Die Begründung finde ich immer so ulkig:
Wer im Supermarkt eine Flasche Schnaps klaut, kann der dann auch sagen: ist unerheblich, ist nur eine Flasche, hat keine Auswirkungen auf das Geschäftsergebnis, erst ab einem geklautem LKW wird es relevant….?

Britsch
11 Tage her

Das ist ja Wohl „Augenwischerei“
um vom tatsächlichem Umpfang abzulenken.
Abzulenken davon, wie anderst die offiziellen Wahlergebnisse durch unfähige Organisation und wohl auch bewußte Wahlfälschung anderst ist, als wenn die Wahl ordnungsgemäß durchgeführt worden wäre.
Ich denke bei einer ordentlichen Wahlwiederholung in allen Wahlkreisen würde es eventuell zu entscheidend anderen Ergebnissen kommen.
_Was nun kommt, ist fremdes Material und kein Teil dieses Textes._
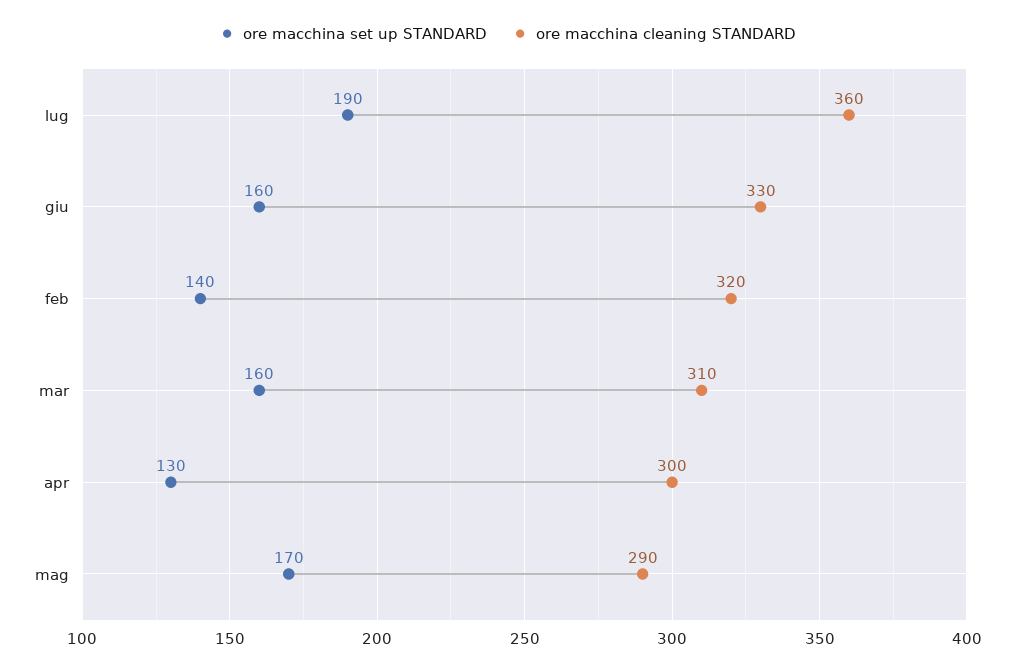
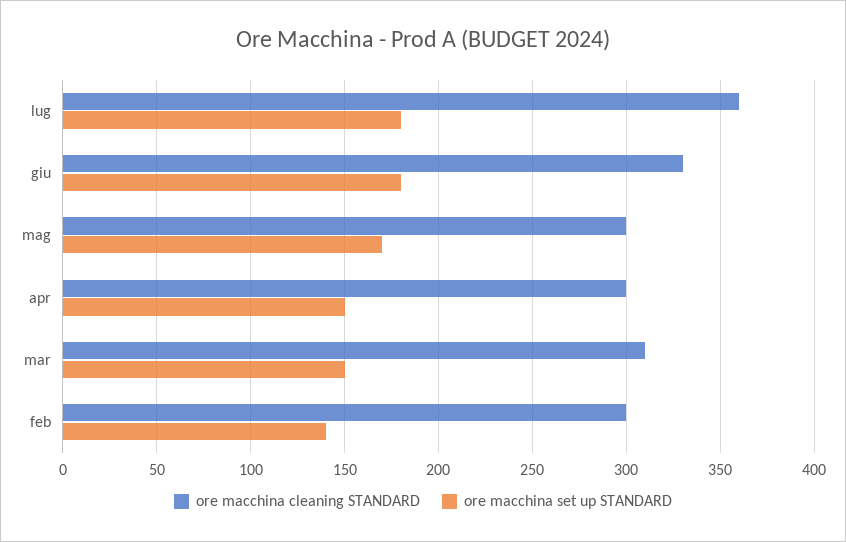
  {
    "ore macchina set up STANDARD": {
-     "lug": 190,
+     "lug": 180,
-     "giu": 160,
+     "giu": 180,
      "feb": 140,
-     "mar": 160,
+     "mar": 150,
-     "apr": 130,
+     "apr": 150,
      "mag": 170
    },
    "ore macchina cleaning STANDARD": {
      "lug": 360,
      "giu": 330,
-     "feb": 320,
+     "feb": 300,
      "mar": 310,
      "apr": 300,
-     "mag": 290
+     "mag": 300
    }
  }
Das will man natürlich verhindern und hat zur „Beruhigung wir machen was“, diese eigentlich am Gesamtumpfang gemessen, lächerliche Maßnahme gemacht

Protestwaehler
11 Tage her
Antworten an  Britsch

„Ich denke bei einer ordentlichen Wahlwiederholung in allen Wahlkreisen würde es eventuell zu entscheidend anderen Ergebnissen kommen“ … da würde ich mich an Ihrer Stelle nicht zu viele Hoffnungen machen, eine Neuwahl würde immerhin von den selben Gestalten ausgeführt.
In Stendal gabs nach erwiesenen Wahlbetrug ebenfalls Neuwahlen bei denen dann abermals betrogen wurde… dagegen sind die Gerichte dann nicht mehr vorgangenen. In Berlin werden es „Die Demokraten“ und ihre Befehlsempfänger in der Justiz also auch nicht anders abtun.